# Secureing 9 inch chimney in dollhouse



## wsommariva (Jan 3, 2010)

Hi everyone.

For my wife's dollhouse I made a chimney out of hobby bricks. Nine inches tall, 2" x 1" rectangle. Guts of it is plywood, nice and solid. Bricks are for show only. Heavy.

Base of 2.5" tall is in the attic, the rest is free standing through the roof. It sits on plywood. The base of the chimney is wood. So I plan to use Titebond 2, put a weight on it, and let it sit overnight. Where the chimney exits the roof it gets some support.

This thing needs to last for decades. Question is, should I use more support?


----------



## Cliff (Feb 5, 2012)

wsommariva said:


> This thing needs to last for decades.
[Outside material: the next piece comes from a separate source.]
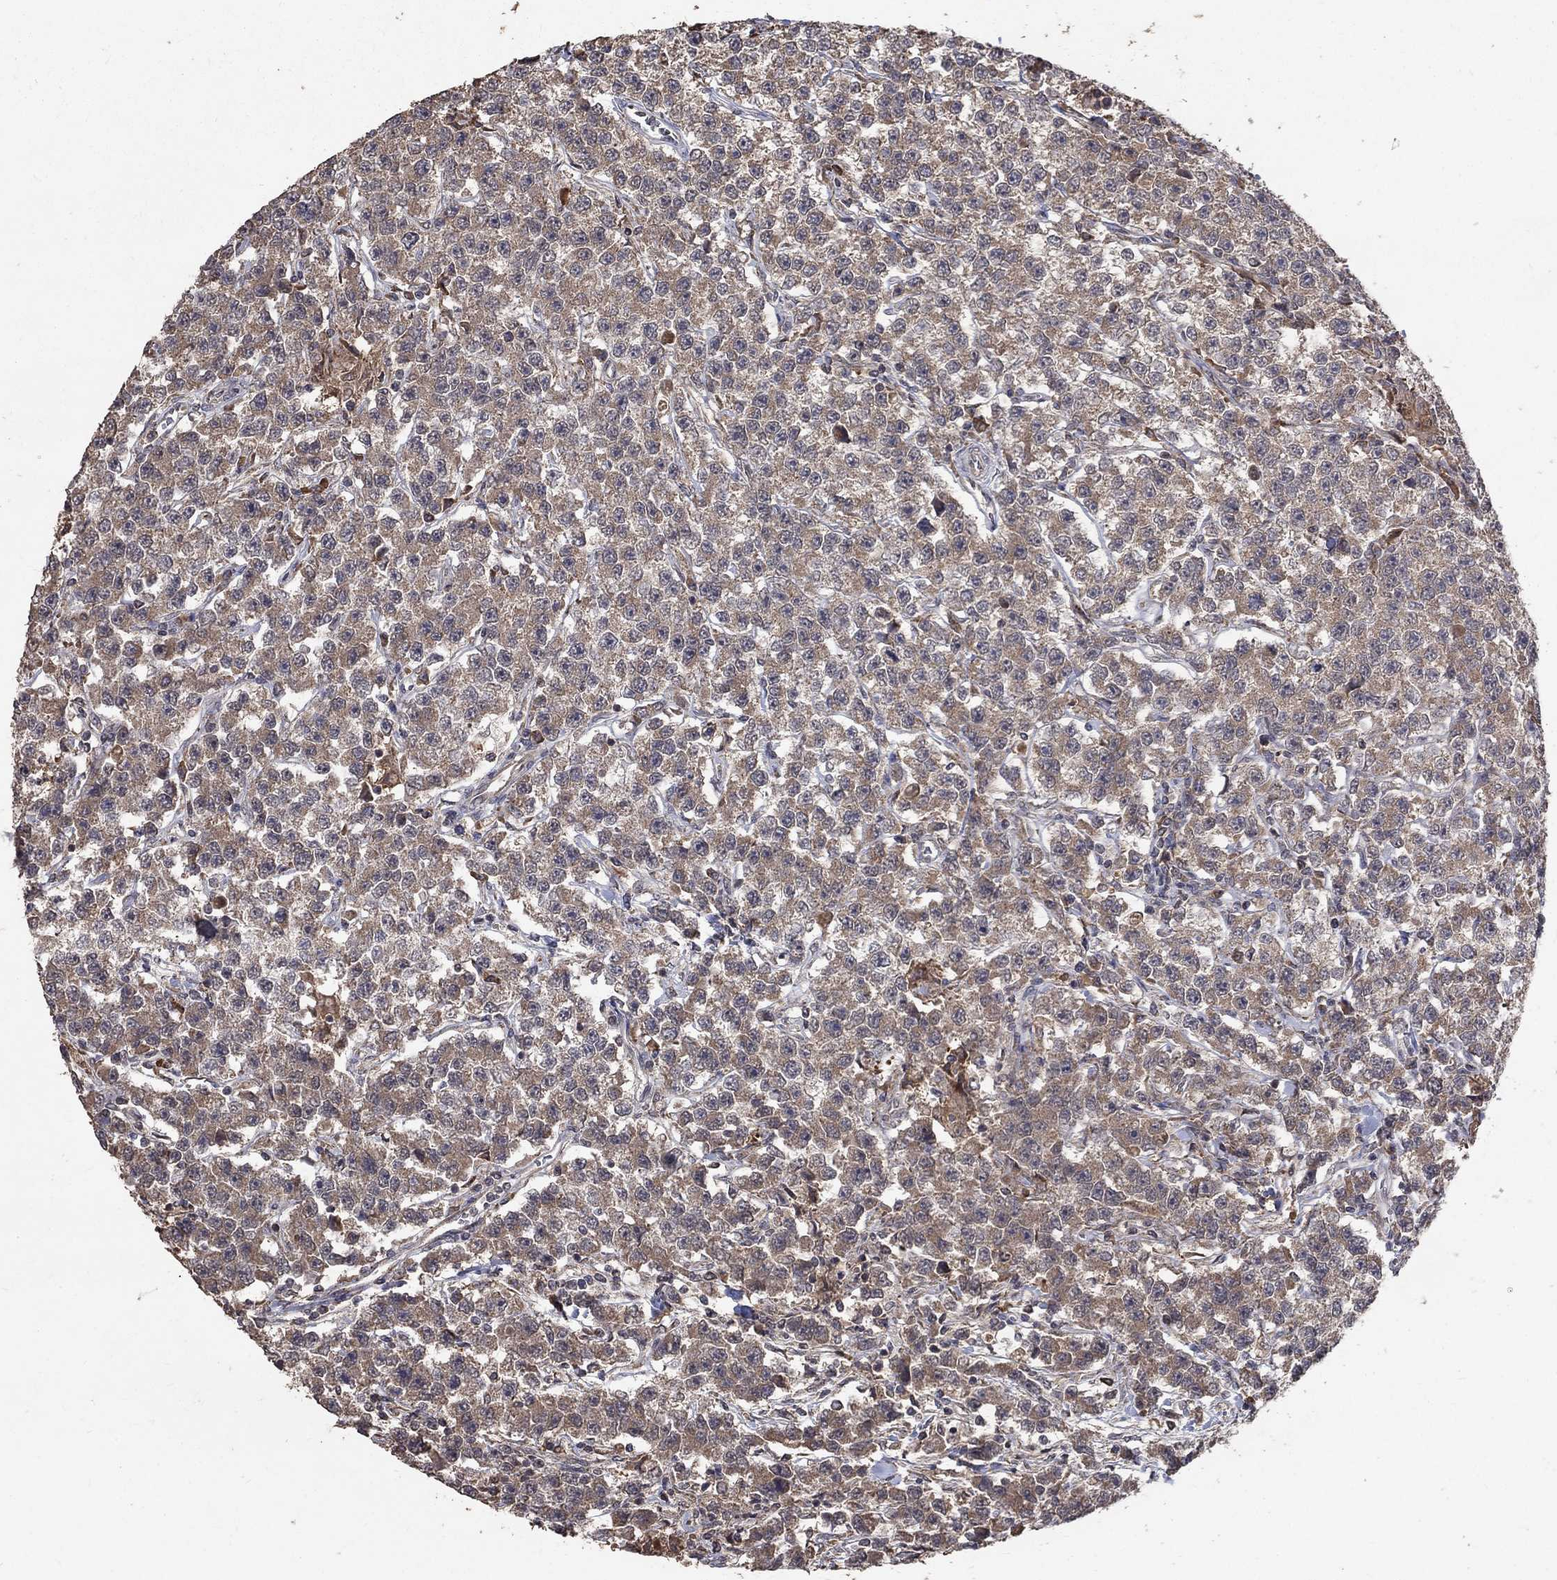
{"staining": {"intensity": "weak", "quantity": ">75%", "location": "cytoplasmic/membranous"}, "tissue": "testis cancer", "cell_type": "Tumor cells", "image_type": "cancer", "snomed": [{"axis": "morphology", "description": "Seminoma, NOS"}, {"axis": "topography", "description": "Testis"}], "caption": "Tumor cells reveal low levels of weak cytoplasmic/membranous positivity in about >75% of cells in human testis cancer.", "gene": "C17orf75", "patient": {"sex": "male", "age": 59}}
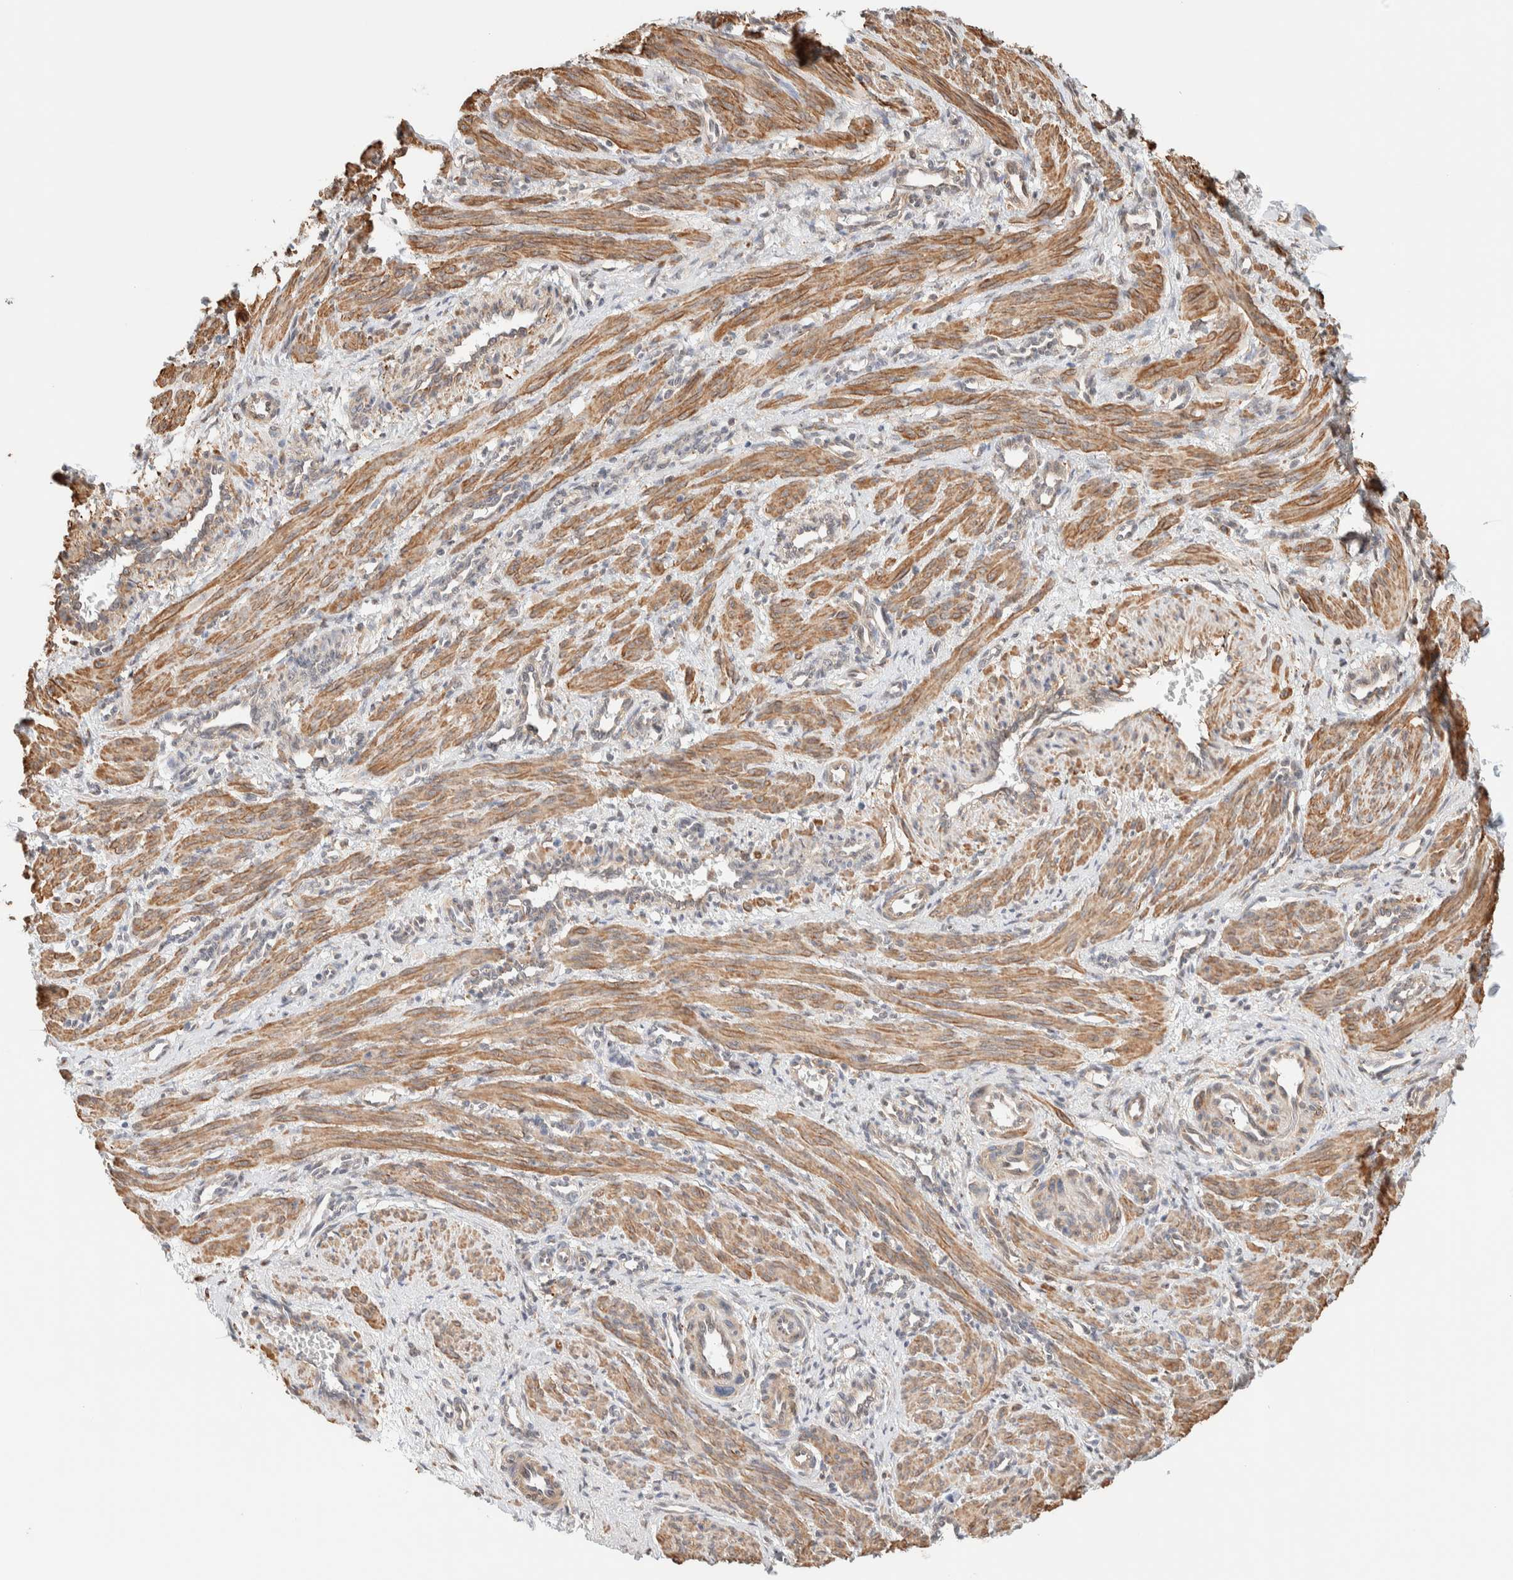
{"staining": {"intensity": "moderate", "quantity": ">75%", "location": "cytoplasmic/membranous"}, "tissue": "smooth muscle", "cell_type": "Smooth muscle cells", "image_type": "normal", "snomed": [{"axis": "morphology", "description": "Normal tissue, NOS"}, {"axis": "topography", "description": "Endometrium"}], "caption": "The micrograph shows a brown stain indicating the presence of a protein in the cytoplasmic/membranous of smooth muscle cells in smooth muscle.", "gene": "INTS1", "patient": {"sex": "female", "age": 33}}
Question is, should I use more support?


That'll prolly be good but just make sure the chimney has a flue liner.


----------



## wsommariva (Jan 3, 2010)

Victorian house - they didn't use them back then.

Ok, I agree I think it's secure enough. Thank you.


----------



## Cliff (Feb 5, 2012)

wsommariva said:


> Victorian house - they didn't use them back then.


Then you need to apply to the Doll House Borough municipal board for a waiver don't you?


----------



## wsommariva (Jan 3, 2010)

Yes I did. They gave me some trouble, but a small "donation" got me the waiver. Don't ask about the plumbing inspector.

BTW, I glued it up last night. Also was able to use hobby glue where the chimney leaned against the roofs trim. Noone will know.


----------